Elegie auf einen Dorfkirchhof

[34] (Keine Nachahmung des Gray, sondern nur eine Ausführung derselben Idee)


Mit dem letzten Schall der Abendglocke,

Die den jungen Maytag

Weinend jetzt zu Grabe läutet, wandle

Ich in diese Schatten.


Vor mir schwimmt die bunte Frühlingslandschaft

Schon im Dunkel; Luna

Tritt entschleyert aus den Wolken, mischet

In die Schatten Silber.


Wie die Königinn mit voller Wange

Durch die Linde lächelt,

Wo ich sitze, und die Epheuranken

Dort am Kirchthurm malet!


Scene, welche vor mir lieget, gieße

Wehmuth mir zum Busen!

Süße Ruhe schlinget hier die Arme

Um des Landmanns Urne.


Welch Gemisch von grünen Leichenhügeln!

Gelbe Blümchen breiten

Teppiche darüber, wilder Wermuth

Ueberragt die Hügel.


Flittergold und rothe Bänder rauschen

Von den schwarzen Kreuzen,

Welche Gräber zeichnen, wo ein Jüngling,

Wo ein Mädchen schlummert.
[34]

Am Geschwätz des Baches, auf den Matten

Flogen ihre Füße

Oft im Tanze, wenn ein alter Bergmann

Auf der Cyther spielte.


Mit dem Blumenstrauße vorn am Busen

Hüpfte dann das Mädchen

Durch die Veilchen. Junger Buchsbaum nickte

An des Jünglings Hute.


Sie umtanzten, wenn die blanken Sicheln

Nicht mehr in den Furchen

Rauschten, ihren Aerntekranz, und sangen

Ihres Herzens Regung. –


Graue Leichensteine ragen einzeln,

Rund mit Moos bewachsen,

Und mit Todtenköpfen, Stundengläsern,

Engeln ausgeschmücket.


Keine Inschrift, die von Ordensbändern,

Langen Ehrentiteln,

Die von Ahnen und von Würden strotzet,

Rufet hier den Wandrer.


Wenig Zeilen, die den grauen Sandstein

Ueberfüllen, melden

Wer hier ruhet: Greise, treue Väter,

Tugendhafte Mütter.


O was nützt der Marmor? Schläft man etwan

Einen süßern Schlummer

Unter Ehrensäulen, als der Landmann

Unter seinem Rasen? –
[35]

Diese kleinen Leichenhügel decken

Kinder.

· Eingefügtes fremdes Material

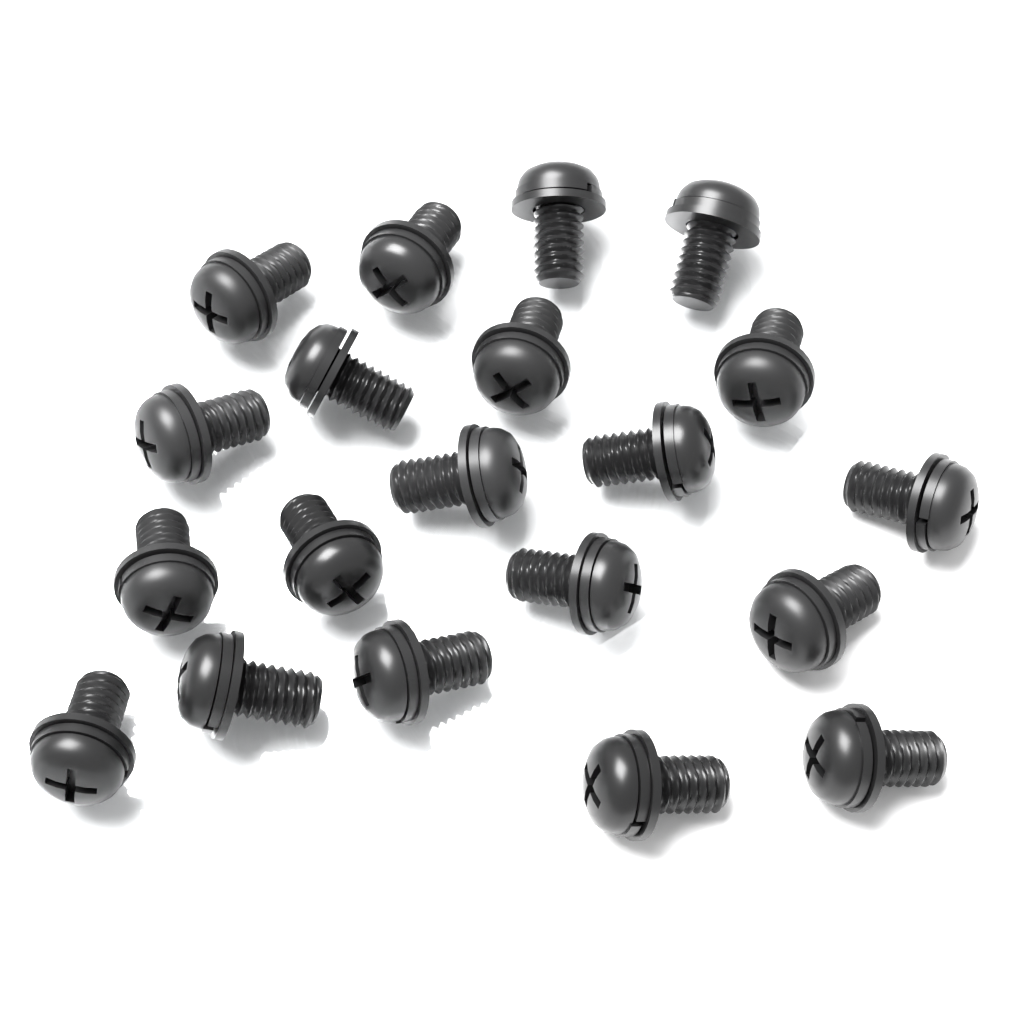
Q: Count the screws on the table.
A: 20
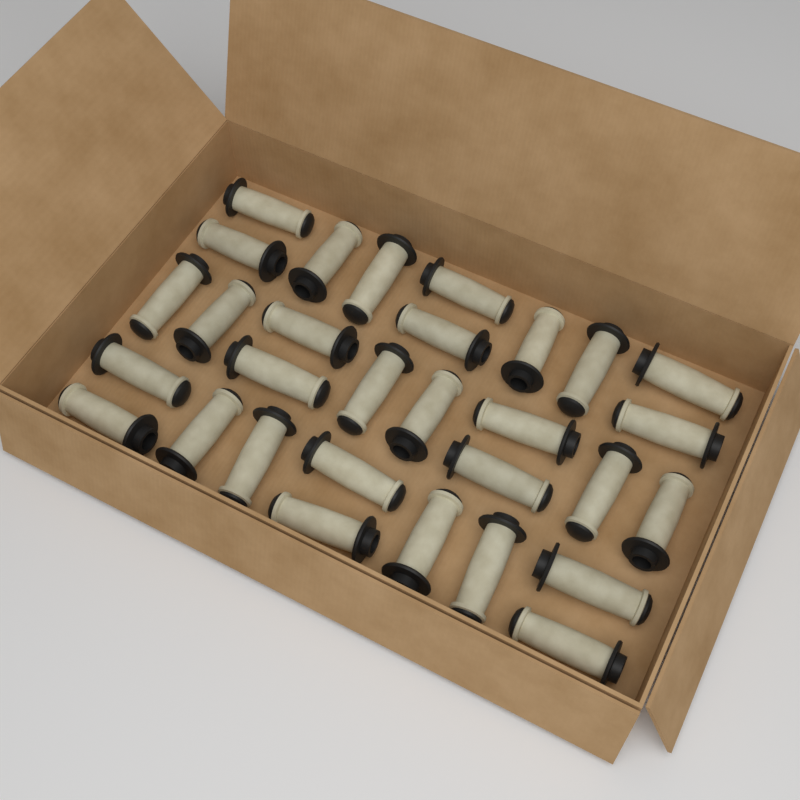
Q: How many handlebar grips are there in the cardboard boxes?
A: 30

Eh' die Knospe

Ihrer Kindheit sich entfaltet, wurden

Sie des Grabes Beute.


Auf den goldnen Schlüßelblumenglocken,

Die die Gräber kränzen,

Blinken oft die Zähren ihrer Mütter;

Warme, treue Zähren!


Sie verhüllen – o die guten Mütter! –

Oft die feuchten Augen

In die Schürze, wenn sie wider Willen

Diese Hügel sehen.


O die guten Kinder! Sie durchhüpften

Oft den Garten, flochten

Sich von jungen Gänseblumen Kronen,

Kränzten ihre Haare.


Frölich raubten sie dem Vater Küße

Von den braunen Wangen,

Wenn er sie, voll Zärtlichkeit beym Heerdfeu'r,

Auf den Knieen wiegte. –


O ihr Blümchen und ihr Wermuthstauden,

Deckt oft beßre Herzen,

Größre Geistesgaben, als der Marmor

Mit der Heroldsstimme.


Mancher, deßen keimende Talente

Nie zur Reife kamen,

Ruht vielleicht hier unter diesen Kreuzen,

Unter diesen Rasen.
[36]

Mancher, der mit kühnen Saitengriffen,

Feuer in der Seele,

Dich, o Tugend, dich, o Blumengeber,

Lenz, besungen hätte!


Schlummert sanft, ihr frohen Dorfbewohner,

Hier um eures Tempels

Gothisches Gebäude! Winkt, ihr Gräber,

Mir oft süße Schwermuth!
[37]

Quelle:
Ludwig Christoph Heinrich Hölty: Sämtliche Werke. Band 1, Weimar 1914, S. 34-38.